Caton was only given the opportunity to demonstrate his capabilities to the fans on five occasions.

Therefore, it is no surprise that his relationship with Micky Mellon was strained. He added: “I remember before I signed, I went and met with Micky Mellon, and I was so impressed with his vision but more in particular his knowledge on myself and how he saw me fitting into his team.

“Throughout pre-season we seemed to get on, however, the turning point for me was before the pre-season game against Watford.

“The assistant manager had me outside for an hour after a tough training session crossing balls and I felt my groin go, so I stopped and hoped for the best in the game.

“I was due to start the game, but in the warm up I was in agony, so I had to pull out. The management thought I was faking it, and it turned out I had a grade one tear, but the way they treated me during that time was laughable.

“At this point, we never saw eye to eye, and he never really had a desire to play me or even show an interest.

“This is the nature of football unfortunately, and as we are now seeing at elite levels with Zidane’s treatment of Gareth Bale, there is a side to football that most people don’t see.”

During his time at Shrewsbury, James had four different loan spells away from the club. “I got much needed game time at Southport, however, the team were in a relegation battle, so it wasn’t easy, but it was very worthwhile.

“Mansfield was unsuccessful, as I only played one game for reasons I cannot seem to understand. Wrexham I was unfortunate in that I joined a winning team, so the manager didn’t really change much. Lincoln was the breath of fresh air I needed, and as I said prior is the best career move I made.”

Despite James’ documented difficulties at Shrewsbury Town, he did take some positives from the experience.

“Despite my lack of chances at Shrewsbury, I must say it’s a great club with good people behind the scenes. The fans were brilliant with me, and the town itself it really nice. I just wish I could’ve made a name for myself there, but I am a massive believer in everything happens for a reason.”

James departed Shrewsbury in June 2016, and went back to Lincoln City on a trial basis but was unable to secure a deal.

He has since represented Southport for a second spell, Dover Athletic, Darlington, Warrington Town, Stalybridge Celtic, and Nuneaton.

“I’ve been looking for somewhere I can settle ever since leaving Shrewsbury. It’s just been a case of the club’s I have joined,  haven’t been the right fit, or it hasn’t worked out.”

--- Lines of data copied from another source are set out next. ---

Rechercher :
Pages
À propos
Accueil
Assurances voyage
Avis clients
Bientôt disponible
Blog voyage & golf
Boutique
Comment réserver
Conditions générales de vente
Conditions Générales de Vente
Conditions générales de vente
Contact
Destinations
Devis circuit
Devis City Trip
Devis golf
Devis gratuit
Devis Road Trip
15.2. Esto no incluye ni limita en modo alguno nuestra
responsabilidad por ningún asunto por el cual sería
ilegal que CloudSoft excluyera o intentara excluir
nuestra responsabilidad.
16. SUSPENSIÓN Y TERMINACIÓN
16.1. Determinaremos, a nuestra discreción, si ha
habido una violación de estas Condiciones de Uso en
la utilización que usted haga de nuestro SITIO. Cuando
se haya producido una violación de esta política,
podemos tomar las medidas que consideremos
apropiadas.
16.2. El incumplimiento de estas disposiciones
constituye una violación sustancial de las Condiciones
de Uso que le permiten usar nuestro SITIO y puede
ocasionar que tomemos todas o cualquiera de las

Caton is now a free agent and is searching for the next chapter in his career, but admits being without a club represents a huge challenge.

He added: “It is definitely mentally draining. You are essentially a sitting duck waiting for an opportunity to arise.

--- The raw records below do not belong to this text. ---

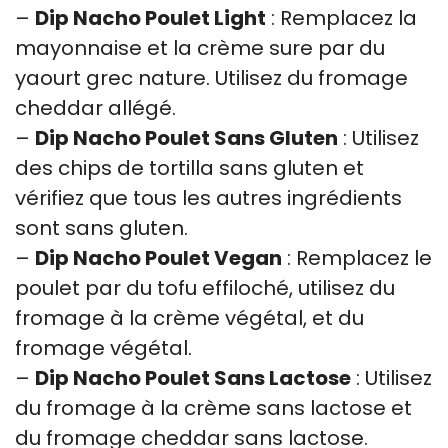
–
Dip Nacho Poulet Light
: Remplacez la
mayonnaise et la crème sure par du
yaourt grec nature. Utilisez du fromage
cheddar allégé.
–
Dip Nacho Poulet Sans Gluten
: Utilisez
des chips de tortilla sans gluten et
vérifiez que tous les autres ingrédients
sont sans gluten.
–
Dip Nacho Poulet Vegan
: Remplacez le
poulet par du tofu effiloché, utilisez du
fromage à la crème végétal, et du
fromage végétal.
–
Dip Nacho Poulet Sans Lactose
: Utilisez
du fromage à la crème sans lactose et
du fromage cheddar sans lactose.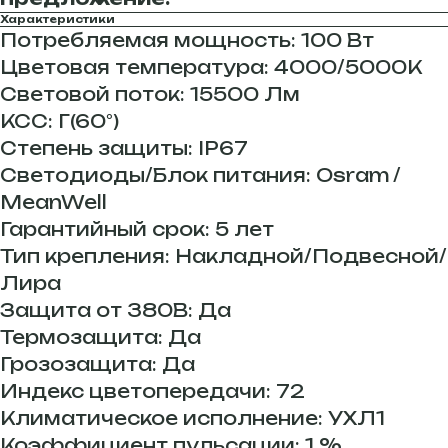
Характеристики
Потребляемая мощность: 100 Вт
Цветовая температура: 4000/5000К
Световой поток: 15500 Лм
КСС: Г(60°)
Степень защиты: IP67
Светодиоды/Блок питания: Osram /
MeanWell
Гарантийный срок: 5 лет
Тип крепления: Накладной/Подвесной/
Лира
Защита от 380В: Да
Термозащита: Да
Грозозащита: Да
Индекс цветопередачи: 72
Климатическое исполнение: УХЛ1
Коэффициент пульсации: 1 %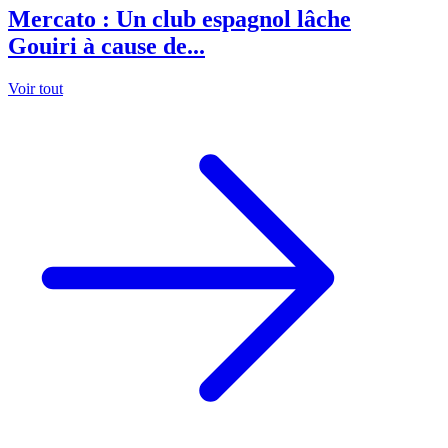
Mercato : Un club espagnol lâche
Gouiri à cause de...
Voir tout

“I have had interest, but after deciding in the summer on the best way to get back to progression, the clubs in particular are not suited.

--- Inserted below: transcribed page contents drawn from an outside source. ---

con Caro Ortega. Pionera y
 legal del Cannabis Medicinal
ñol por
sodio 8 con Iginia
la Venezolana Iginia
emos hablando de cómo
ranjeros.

“Too often I have been impatient and probably signed for the wrong club, but this time I am waiting for the right moment and club.

“I am just hopeful that after possibly the worse 3/4 years of my life in terms of football, I will get an opportunity I am more deserving of.”

And he is confident that he will return to the Football League: “My ability has never been in question.

“Over the years, I have gotten sick and tired of the amount of people saying I have “all the ability in the world” but never backing up those statements by playing me.

“There is nothing I desire more than to be playing minimum Football League. It is something I am more than capable enough to play in, but also being realistic I know its not as simple as signing somewhere. I am reliant on a door being opened, which thus far hasn’t happened.”